Page excerpt:

=-=-=-=-=

As you know, one of the most common complaints against my life is that “hermits shouldn’t travel.”  Besides the fact that my rule of life has 20 days contemplative and 10 days active life approved every month by my superiors, it’s important to look at Catholic Church history on the life of contemplatives to see if there’s any precedent to my way of life.  We’re going to go look way back to the First Millennium of Catholicism to the country whence my ancestors come:  Ireland.

Raymond O’Flynn in Frank Sheed’s book The Saints Are Not Sad wrote about an army of Irish and Scottish monks that left their monasteries and evangelized Europe.  St. Columba (or in Irish, St. Columcille, pronounced kolum-killa) was a 6th century Irish abbot who went to Scotland, using his original Irish monastery as the launching pad for spreading the faith:

“Unlike the homes of St. Benedict, an Irish monastery was never a mere asylum from the tumult of the world. Rather it was a citadel, a base of operations from which the ‘soldier of Christ’ (Adamnan’s expression) could conduct his campaign in the surrounding territory.  According to this native conception, Iona was meant to be a strategic point to preserve the Faith among the Scots of Dalriada, and to carry it to the utmost confines of the Picts.”

=-=-=-=-=

Short task: For the text on Irish monks above, decide whether each statement agrees with it: (a) St. Columba was a 6th century Irish abbot; (b) the writer's rule of life sets 10 contemplative days each month; (c) the quoted passage calls an Irish monastery a mere asylum from the tumult of the world. Answer yes or no for each and quote the words of the text that decide it.

[Extracted records]
=-=-=-=-=

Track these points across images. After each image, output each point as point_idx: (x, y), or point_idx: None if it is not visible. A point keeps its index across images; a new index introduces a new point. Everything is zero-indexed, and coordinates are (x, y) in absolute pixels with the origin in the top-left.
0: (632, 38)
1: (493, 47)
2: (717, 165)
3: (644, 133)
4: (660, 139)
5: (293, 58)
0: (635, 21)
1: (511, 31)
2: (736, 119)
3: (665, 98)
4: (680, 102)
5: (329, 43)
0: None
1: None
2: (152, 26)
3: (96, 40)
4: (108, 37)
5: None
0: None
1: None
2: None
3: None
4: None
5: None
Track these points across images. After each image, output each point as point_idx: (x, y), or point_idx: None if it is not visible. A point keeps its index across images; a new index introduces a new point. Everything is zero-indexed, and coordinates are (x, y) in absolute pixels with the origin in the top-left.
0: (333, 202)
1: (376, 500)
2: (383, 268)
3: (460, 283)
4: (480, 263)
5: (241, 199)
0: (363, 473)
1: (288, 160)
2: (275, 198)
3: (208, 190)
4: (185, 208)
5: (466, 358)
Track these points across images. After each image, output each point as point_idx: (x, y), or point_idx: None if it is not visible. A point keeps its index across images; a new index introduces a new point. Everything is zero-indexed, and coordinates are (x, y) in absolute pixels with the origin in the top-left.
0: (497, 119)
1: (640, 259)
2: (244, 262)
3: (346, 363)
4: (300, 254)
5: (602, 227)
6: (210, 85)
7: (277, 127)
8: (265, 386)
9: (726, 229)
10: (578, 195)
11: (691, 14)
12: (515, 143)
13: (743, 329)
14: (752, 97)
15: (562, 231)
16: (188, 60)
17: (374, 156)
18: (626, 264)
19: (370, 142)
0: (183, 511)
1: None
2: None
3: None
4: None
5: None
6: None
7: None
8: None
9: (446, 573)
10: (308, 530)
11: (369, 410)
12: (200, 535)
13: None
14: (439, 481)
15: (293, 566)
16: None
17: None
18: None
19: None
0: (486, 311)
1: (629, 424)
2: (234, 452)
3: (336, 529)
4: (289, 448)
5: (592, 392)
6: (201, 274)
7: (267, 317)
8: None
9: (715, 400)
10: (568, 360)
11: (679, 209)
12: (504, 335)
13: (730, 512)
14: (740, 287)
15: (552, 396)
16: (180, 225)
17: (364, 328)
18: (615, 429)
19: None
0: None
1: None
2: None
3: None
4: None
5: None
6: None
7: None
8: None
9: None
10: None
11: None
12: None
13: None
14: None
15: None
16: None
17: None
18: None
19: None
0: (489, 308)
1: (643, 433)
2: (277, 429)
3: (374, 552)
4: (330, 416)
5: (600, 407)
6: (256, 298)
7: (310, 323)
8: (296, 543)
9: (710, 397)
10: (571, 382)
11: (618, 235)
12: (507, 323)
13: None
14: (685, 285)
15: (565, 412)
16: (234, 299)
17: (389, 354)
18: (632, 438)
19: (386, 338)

=-=-=-=-=

Complete response:
(a) Yes: "St. Columba (or in Irish, St. Columcille, pronounced kolum-killa) was a 6th century Irish abbot"
(b) No: "20 days contemplative and 10 days active life approved every month by my superiors"
(c) No: "an Irish monastery was never a mere asylum from the tumult of the world"